Available records Start Marker

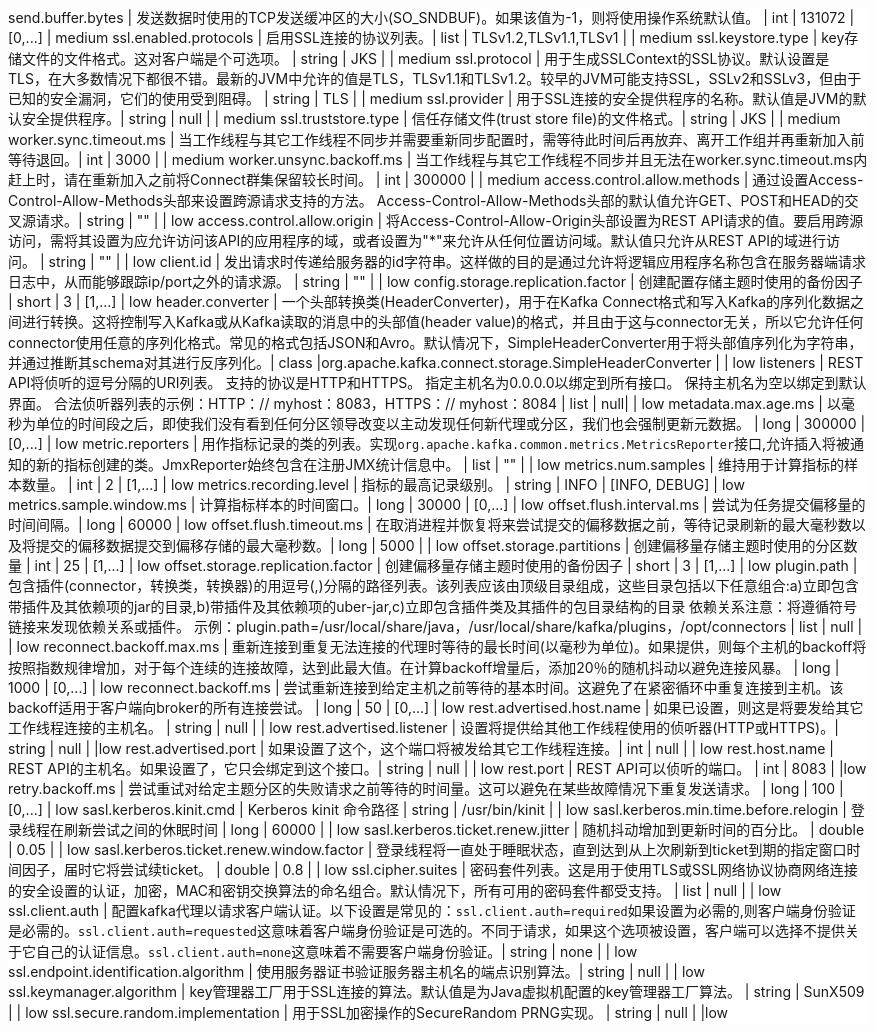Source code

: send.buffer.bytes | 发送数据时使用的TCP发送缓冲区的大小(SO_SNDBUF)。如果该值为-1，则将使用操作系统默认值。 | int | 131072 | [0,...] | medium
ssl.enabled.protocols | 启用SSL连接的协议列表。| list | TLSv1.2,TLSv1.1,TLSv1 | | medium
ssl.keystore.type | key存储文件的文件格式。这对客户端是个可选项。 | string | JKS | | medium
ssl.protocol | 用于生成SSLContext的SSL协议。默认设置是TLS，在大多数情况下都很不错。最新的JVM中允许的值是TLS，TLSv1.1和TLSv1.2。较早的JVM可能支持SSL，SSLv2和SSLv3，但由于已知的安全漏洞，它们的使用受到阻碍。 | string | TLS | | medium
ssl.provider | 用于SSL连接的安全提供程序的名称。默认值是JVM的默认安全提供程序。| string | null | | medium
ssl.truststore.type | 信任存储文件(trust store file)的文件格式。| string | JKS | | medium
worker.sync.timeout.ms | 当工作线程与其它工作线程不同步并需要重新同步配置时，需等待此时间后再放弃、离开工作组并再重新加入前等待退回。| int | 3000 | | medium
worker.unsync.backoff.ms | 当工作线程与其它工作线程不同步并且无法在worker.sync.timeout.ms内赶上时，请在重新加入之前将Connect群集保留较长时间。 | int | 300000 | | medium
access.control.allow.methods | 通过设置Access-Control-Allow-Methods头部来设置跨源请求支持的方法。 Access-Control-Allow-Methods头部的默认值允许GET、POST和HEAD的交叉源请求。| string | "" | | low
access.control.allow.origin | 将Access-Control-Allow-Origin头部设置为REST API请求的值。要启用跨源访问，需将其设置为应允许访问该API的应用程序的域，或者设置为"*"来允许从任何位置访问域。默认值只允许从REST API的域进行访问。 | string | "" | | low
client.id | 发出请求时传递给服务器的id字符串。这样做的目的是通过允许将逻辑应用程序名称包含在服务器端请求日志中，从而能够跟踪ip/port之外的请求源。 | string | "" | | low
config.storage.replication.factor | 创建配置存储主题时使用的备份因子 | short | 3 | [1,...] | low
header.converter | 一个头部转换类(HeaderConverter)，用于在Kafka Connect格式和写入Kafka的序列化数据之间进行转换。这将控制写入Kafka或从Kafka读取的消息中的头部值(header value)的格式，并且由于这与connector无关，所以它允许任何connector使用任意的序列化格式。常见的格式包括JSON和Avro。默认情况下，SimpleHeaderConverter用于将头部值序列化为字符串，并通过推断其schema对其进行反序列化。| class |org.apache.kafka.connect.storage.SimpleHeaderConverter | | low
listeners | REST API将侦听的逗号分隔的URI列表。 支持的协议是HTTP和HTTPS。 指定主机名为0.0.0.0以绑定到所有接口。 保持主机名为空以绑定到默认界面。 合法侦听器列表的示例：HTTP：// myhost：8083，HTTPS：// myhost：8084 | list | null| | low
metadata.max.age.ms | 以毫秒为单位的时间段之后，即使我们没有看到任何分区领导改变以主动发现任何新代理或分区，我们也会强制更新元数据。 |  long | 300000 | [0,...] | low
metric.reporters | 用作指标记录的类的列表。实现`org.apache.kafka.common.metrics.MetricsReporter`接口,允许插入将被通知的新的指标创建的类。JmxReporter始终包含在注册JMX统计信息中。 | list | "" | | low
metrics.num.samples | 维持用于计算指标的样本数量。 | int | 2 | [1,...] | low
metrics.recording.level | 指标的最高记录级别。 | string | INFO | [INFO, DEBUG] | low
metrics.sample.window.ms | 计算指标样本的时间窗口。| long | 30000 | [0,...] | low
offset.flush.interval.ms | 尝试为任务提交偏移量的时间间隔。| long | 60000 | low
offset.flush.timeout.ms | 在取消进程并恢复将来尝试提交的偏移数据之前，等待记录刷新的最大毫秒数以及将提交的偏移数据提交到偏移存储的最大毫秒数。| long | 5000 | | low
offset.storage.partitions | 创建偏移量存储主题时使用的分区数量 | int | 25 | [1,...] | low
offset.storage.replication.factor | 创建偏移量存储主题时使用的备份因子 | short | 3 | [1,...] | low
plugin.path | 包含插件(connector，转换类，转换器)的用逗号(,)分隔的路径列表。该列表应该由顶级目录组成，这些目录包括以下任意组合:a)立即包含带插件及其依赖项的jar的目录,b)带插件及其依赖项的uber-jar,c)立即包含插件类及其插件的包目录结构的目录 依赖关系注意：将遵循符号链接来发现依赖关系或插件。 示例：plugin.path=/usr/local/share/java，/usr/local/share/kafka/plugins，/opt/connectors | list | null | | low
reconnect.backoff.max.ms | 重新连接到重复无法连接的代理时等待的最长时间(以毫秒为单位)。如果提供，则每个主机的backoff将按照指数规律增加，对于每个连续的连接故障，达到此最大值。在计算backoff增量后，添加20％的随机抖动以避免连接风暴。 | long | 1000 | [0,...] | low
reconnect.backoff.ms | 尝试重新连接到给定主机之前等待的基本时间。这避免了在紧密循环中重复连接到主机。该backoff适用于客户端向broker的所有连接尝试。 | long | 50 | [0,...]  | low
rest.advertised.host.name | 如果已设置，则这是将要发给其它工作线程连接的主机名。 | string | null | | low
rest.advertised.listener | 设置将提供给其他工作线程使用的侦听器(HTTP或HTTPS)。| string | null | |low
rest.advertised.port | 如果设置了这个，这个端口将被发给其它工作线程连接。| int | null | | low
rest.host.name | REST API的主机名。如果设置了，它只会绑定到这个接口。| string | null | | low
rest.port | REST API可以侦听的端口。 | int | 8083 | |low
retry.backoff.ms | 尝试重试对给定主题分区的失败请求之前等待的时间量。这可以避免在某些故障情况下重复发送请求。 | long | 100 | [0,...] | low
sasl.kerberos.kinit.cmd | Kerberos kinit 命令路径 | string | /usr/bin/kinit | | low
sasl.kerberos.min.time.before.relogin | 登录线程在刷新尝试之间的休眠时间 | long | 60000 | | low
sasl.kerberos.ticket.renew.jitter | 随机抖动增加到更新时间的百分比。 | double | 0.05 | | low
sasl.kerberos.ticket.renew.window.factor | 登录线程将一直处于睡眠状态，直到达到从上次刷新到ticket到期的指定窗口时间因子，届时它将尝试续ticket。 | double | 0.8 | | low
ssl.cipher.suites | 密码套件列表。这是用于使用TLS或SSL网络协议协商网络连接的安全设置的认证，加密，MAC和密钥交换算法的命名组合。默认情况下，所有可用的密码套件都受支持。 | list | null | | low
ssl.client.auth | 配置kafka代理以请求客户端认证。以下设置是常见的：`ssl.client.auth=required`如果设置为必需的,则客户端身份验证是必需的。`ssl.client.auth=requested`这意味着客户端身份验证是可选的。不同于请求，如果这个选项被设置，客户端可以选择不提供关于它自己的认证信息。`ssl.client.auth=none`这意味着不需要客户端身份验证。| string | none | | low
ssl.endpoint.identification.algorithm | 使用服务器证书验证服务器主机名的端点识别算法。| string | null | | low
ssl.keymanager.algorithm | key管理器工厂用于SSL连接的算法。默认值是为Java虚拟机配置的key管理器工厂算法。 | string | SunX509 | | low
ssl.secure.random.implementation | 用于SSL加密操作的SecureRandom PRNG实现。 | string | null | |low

Available records End Marker
Available records Start Marker

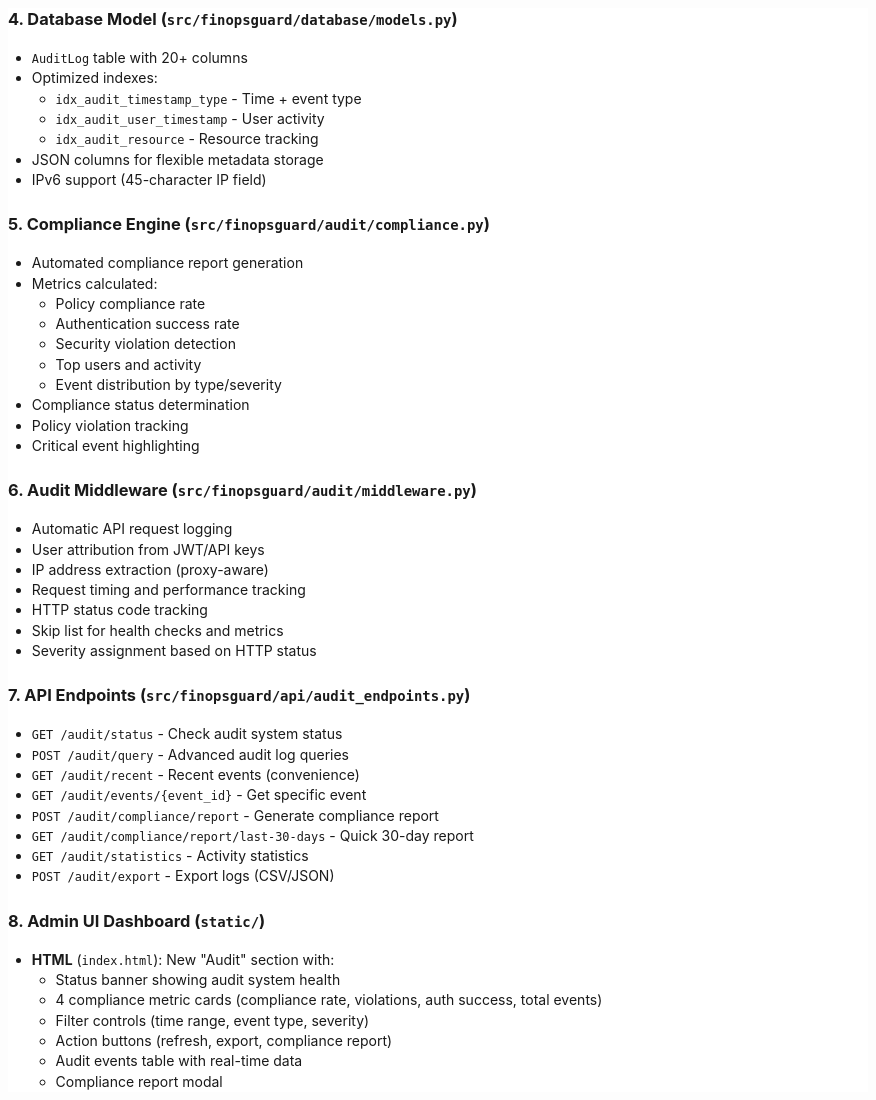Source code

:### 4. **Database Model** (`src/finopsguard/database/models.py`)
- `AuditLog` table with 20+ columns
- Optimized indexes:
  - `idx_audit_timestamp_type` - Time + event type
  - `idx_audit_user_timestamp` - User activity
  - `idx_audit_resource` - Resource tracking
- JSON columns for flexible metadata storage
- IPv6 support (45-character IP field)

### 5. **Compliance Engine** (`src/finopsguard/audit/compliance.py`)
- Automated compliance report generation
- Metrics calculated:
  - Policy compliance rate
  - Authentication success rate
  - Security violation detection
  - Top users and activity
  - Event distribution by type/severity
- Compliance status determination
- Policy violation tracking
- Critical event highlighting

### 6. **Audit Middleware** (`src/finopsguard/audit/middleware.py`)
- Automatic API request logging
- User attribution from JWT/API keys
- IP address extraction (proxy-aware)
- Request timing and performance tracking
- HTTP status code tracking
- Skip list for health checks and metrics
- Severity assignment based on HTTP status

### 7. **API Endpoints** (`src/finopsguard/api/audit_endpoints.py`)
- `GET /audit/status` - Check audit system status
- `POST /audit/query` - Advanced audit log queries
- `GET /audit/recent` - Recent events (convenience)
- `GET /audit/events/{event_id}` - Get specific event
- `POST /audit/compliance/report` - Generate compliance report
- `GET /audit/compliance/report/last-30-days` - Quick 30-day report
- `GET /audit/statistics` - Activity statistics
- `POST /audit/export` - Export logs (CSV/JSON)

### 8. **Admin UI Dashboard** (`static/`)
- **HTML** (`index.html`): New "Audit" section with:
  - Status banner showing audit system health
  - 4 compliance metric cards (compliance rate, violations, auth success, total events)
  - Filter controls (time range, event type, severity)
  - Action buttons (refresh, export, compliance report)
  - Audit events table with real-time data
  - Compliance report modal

Available records End Marker

**Task item**
Reproduce the lines of the records verbatim, starting with the line that contains "### 7. **API Endpoints**" and continuing through the line that contains "Generate compliance report", with both of those lines included.

**Task solution**
### 7. **API Endpoints** (`src/finopsguard/api/audit_endpoints.py`)
- `GET /audit/status` - Check audit system status
- `POST /audit/query` - Advanced audit log queries
- `GET /audit/recent` - Recent events (convenience)
- `GET /audit/events/{event_id}` - Get specific event
- `POST /audit/compliance/report` - Generate compliance report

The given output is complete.